Leaders of Google, Microsoft, and OpenAI Join Federal AI Safety Board

Why Trust Techopedia
Key Takeaways

  • The leaders of Google, OpenAI, and others are reportedly joining the federal AI safety board.
  • The advisory group is meant to ensure safe, secure use of AI in critical infrastructure
  • The White House is hoping to fill a regulatory void in AI.

The leaders of Google, Microsoft, NVIDIA, and OpenAI are among those who’ve joined a new AI Safety and Security board in the U.S. government, The Wall Street Journal has learned.

Sundar Pichai, Satya Nadella, Jensun Huang, and Sam Altman will join a board of almost two dozen people that will help federal officials both spur adoption of AI in critical infrastructure and safeguard that structure against risks.
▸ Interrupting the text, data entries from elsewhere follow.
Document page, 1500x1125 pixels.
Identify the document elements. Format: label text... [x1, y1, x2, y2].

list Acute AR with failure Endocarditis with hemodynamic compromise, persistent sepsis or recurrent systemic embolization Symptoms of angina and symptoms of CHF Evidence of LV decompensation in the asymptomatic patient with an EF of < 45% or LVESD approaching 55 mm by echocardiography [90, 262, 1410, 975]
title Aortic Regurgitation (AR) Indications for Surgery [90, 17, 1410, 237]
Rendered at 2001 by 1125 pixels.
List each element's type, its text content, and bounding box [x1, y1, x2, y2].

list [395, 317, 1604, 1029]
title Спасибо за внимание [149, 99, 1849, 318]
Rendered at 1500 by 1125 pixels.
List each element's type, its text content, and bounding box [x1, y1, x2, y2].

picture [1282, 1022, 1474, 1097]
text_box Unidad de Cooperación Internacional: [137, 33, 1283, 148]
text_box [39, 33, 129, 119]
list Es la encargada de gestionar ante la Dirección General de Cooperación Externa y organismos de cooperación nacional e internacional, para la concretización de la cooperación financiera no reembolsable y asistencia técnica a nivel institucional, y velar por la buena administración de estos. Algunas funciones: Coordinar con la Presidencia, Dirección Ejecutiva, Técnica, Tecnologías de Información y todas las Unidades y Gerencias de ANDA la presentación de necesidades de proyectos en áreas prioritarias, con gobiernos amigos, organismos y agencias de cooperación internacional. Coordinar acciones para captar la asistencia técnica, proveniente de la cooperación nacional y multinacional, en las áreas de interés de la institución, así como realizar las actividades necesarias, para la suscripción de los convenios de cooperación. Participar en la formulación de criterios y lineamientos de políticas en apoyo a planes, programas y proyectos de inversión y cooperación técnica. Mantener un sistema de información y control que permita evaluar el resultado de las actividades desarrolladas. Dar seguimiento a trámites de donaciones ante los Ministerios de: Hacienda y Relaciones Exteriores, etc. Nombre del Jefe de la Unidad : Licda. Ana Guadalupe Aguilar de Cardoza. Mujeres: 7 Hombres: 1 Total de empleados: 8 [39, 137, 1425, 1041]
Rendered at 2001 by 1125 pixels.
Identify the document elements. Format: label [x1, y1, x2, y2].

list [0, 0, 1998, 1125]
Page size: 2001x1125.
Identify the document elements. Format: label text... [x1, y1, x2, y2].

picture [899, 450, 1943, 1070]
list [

The group also includes civil rights luminaries as well as infrastructure executives like Northrop Grumman CEO and Delta Air Lines chief Ed Bastian. Public officials like Maryland Governor Wes Moore and Seattle Mayor Bruce Harrell are part of the panel, as are tech executives from Amazon, AMD, Cisco, and IBM.

President Biden ordered the board’s existence in fall 2023 as part of a broader AI initiative that also called on emergency powers to oversee the technology. Companies would have to alert the government if they created any AI platform that posed a “serious risk” to the economy, public health, or national safety.

The AI board should hold its first meeting in May, and should assemble on a quarterly basis.

The Biden administration has made clear that it wants Congress to pass legislation controlling AI, and that its executive action is ultimately a stopgap. There are concerns the tech could automate people out of jobs, skew the economy, and alter the nature of warfare.